>> Start Extracted material
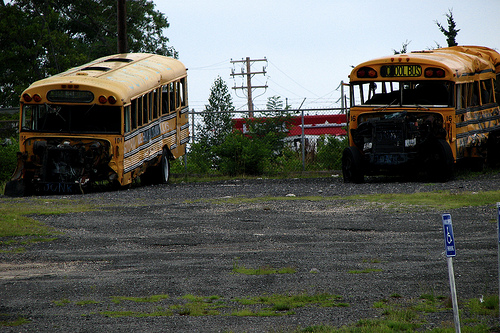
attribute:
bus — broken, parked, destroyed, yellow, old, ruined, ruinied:
[342, 58, 454, 182]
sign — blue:
[431, 205, 467, 267]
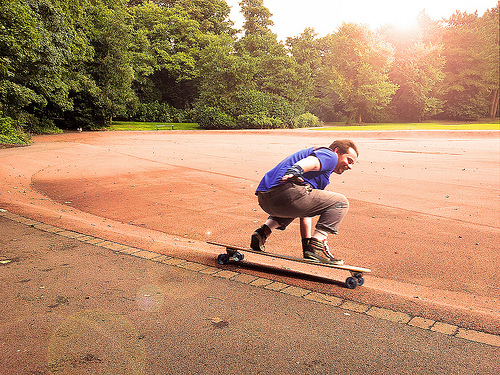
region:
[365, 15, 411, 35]
the sun in the sky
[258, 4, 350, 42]
the sky behind the trees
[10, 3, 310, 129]
green tall trees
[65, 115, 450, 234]
the sidewalk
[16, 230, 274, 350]
the black pavement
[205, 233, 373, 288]
a skateboard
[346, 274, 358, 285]
the wheel of the skateboard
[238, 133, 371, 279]
a man riding a skateboard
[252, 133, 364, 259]
a man in a blue shirt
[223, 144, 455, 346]
a man skateboarding down the street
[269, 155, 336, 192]
Man with blue shirt on top of the road.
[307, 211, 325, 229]
Man with blue shirt on top of the road.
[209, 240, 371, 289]
a skate board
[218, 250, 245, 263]
the wheels of a skate board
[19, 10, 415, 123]
a forest of green trees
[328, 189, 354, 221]
the knee of a man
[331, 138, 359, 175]
the head of a man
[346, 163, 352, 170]
the nose of a man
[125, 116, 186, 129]
the green lawn next to the forest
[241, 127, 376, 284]
a man on a skate board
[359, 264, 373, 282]
the nose of a skate board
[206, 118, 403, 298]
person skateboarding on sidewalk curb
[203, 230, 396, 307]
four wheel skateboard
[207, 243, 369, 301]
wheels on bottom of skateboard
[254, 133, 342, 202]
purple short sleeve shirt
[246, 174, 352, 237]
tan pants with rolled up cuffs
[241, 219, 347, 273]
black and red sneakers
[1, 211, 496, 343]
line of bricks bordering sidewalk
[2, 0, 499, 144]
line of trees and brush on edge of road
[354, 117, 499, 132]
section of green grass in front of trees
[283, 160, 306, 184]
black fingerless gloves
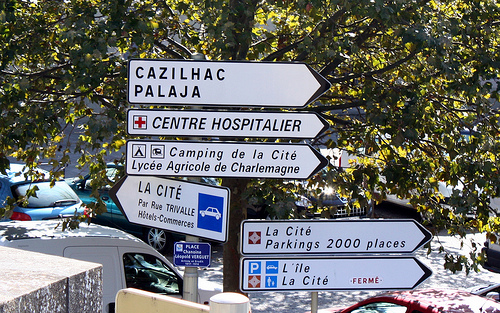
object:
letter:
[136, 66, 145, 78]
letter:
[147, 67, 156, 79]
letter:
[159, 67, 167, 79]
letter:
[172, 67, 176, 79]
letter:
[180, 68, 186, 79]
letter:
[191, 68, 200, 81]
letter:
[157, 85, 164, 97]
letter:
[180, 86, 187, 98]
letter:
[232, 118, 240, 131]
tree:
[0, 0, 499, 295]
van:
[0, 219, 201, 312]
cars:
[63, 162, 223, 253]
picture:
[197, 193, 224, 233]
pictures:
[248, 261, 278, 288]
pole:
[311, 291, 318, 313]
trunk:
[221, 178, 249, 292]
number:
[327, 238, 360, 248]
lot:
[108, 60, 434, 291]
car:
[0, 162, 92, 221]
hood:
[303, 194, 373, 207]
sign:
[240, 219, 433, 257]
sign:
[240, 257, 434, 293]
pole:
[182, 234, 198, 302]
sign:
[108, 175, 230, 244]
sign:
[172, 242, 212, 267]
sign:
[126, 58, 332, 109]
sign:
[127, 109, 330, 140]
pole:
[220, 178, 249, 296]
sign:
[124, 139, 329, 180]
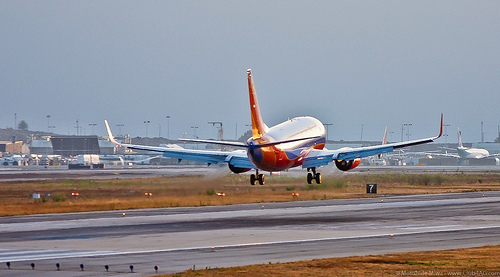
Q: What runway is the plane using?
A: Seven.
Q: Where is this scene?
A: At an airport.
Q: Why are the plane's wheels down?
A: For taxiing before takeoff.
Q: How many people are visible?
A: None.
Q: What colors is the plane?
A: Silver, blue, red, and yellow.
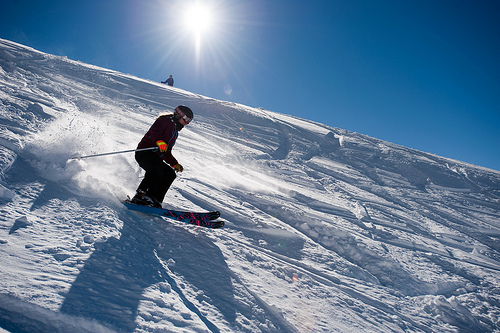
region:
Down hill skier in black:
[91, 100, 251, 236]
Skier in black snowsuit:
[90, 95, 251, 230]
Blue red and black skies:
[116, 190, 236, 250]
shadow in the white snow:
[51, 198, 284, 331]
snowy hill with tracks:
[0, 25, 435, 325]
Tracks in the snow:
[295, 175, 475, 300]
>> End Extracted material
To do: Give the entries again word for word, but skip the pictures.

Completed exercise:
attribute:
bus — broken, parked, destroyed, yellow, old, ruined, ruinied:
[342, 58, 454, 182]
sign — blue:
[431, 205, 467, 267]
region:
[365, 15, 411, 35]
the sun in the sky
[258, 4, 350, 42]
the sky behind the trees
[10, 3, 310, 129]
green tall trees
[65, 115, 450, 234]
the sidewalk
[16, 230, 274, 350]
the black pavement
[205, 233, 373, 288]
a skateboard
[346, 274, 358, 285]
the wheel of the skateboard
[238, 133, 371, 279]
a man riding a skateboard
[252, 133, 364, 259]
a man in a blue shirt
[223, 144, 455, 346]
a man skateboarding down the street
[269, 155, 336, 192]
Man with blue shirt on top of the road.
[307, 211, 325, 229]
Man with blue shirt on top of the road.
[209, 240, 371, 289]
a skate board
[218, 250, 245, 263]
the wheels of a skate board
[19, 10, 415, 123]
a forest of green trees
[328, 189, 354, 221]
the knee of a man
[331, 138, 359, 175]
the head of a man
[346, 163, 352, 170]
the nose of a man
[125, 116, 186, 129]
the green lawn next to the forest
[241, 127, 376, 284]
a man on a skate board
[359, 264, 373, 282]
the nose of a skate board
[206, 118, 403, 298]
person skateboarding on sidewalk curb
[203, 230, 396, 307]
four wheel skateboard
[207, 243, 369, 301]
wheels on bottom of skateboard
[254, 133, 342, 202]
purple short sleeve shirt
[246, 174, 352, 237]
tan pants with rolled up cuffs
[241, 219, 347, 273]
black and red sneakers
[1, 211, 496, 343]
line of bricks bordering sidewalk
[2, 0, 499, 144]
line of trees and brush on edge of road
[354, 117, 499, 132]
section of green grass in front of trees
[283, 160, 306, 184]
black fingerless gloves
object:
letter:
[136, 66, 145, 78]
letter:
[147, 67, 156, 79]
letter:
[159, 67, 167, 79]
letter:
[172, 67, 176, 79]
letter:
[180, 68, 186, 79]
letter:
[191, 68, 200, 81]
letter:
[157, 85, 164, 97]
letter:
[180, 86, 187, 98]
letter:
[232, 118, 240, 131]
tree:
[0, 0, 499, 295]
van:
[0, 219, 201, 312]
cars:
[63, 162, 223, 253]
picture:
[197, 193, 224, 233]
pictures:
[248, 261, 278, 288]
pole:
[311, 291, 318, 313]
trunk:
[221, 178, 249, 292]
number:
[327, 238, 360, 248]
lot:
[108, 60, 434, 291]
car:
[0, 162, 92, 221]
hood:
[303, 194, 373, 207]
sign:
[240, 219, 433, 257]
sign:
[240, 257, 434, 293]
pole:
[182, 234, 198, 302]
sign:
[108, 175, 230, 244]
sign:
[172, 242, 212, 267]
sign:
[126, 58, 332, 109]
sign:
[127, 109, 330, 140]
pole:
[220, 178, 249, 296]
sign:
[124, 139, 329, 180]
Q: What runway is the plane using?
A: Seven.
Q: Where is this scene?
A: At an airport.
Q: Why are the plane's wheels down?
A: For taxiing before takeoff.
Q: How many people are visible?
A: None.
Q: What colors is the plane?
A: Silver, blue, red, and yellow.
region:
Down hill skier in black:
[91, 100, 251, 236]
Skier in black snowsuit:
[90, 95, 251, 230]
Blue red and black skies:
[116, 190, 236, 250]
shadow in the white snow:
[51, 198, 284, 331]
snowy hill with tracks:
[0, 25, 435, 325]
Tracks in the snow:
[295, 175, 475, 300]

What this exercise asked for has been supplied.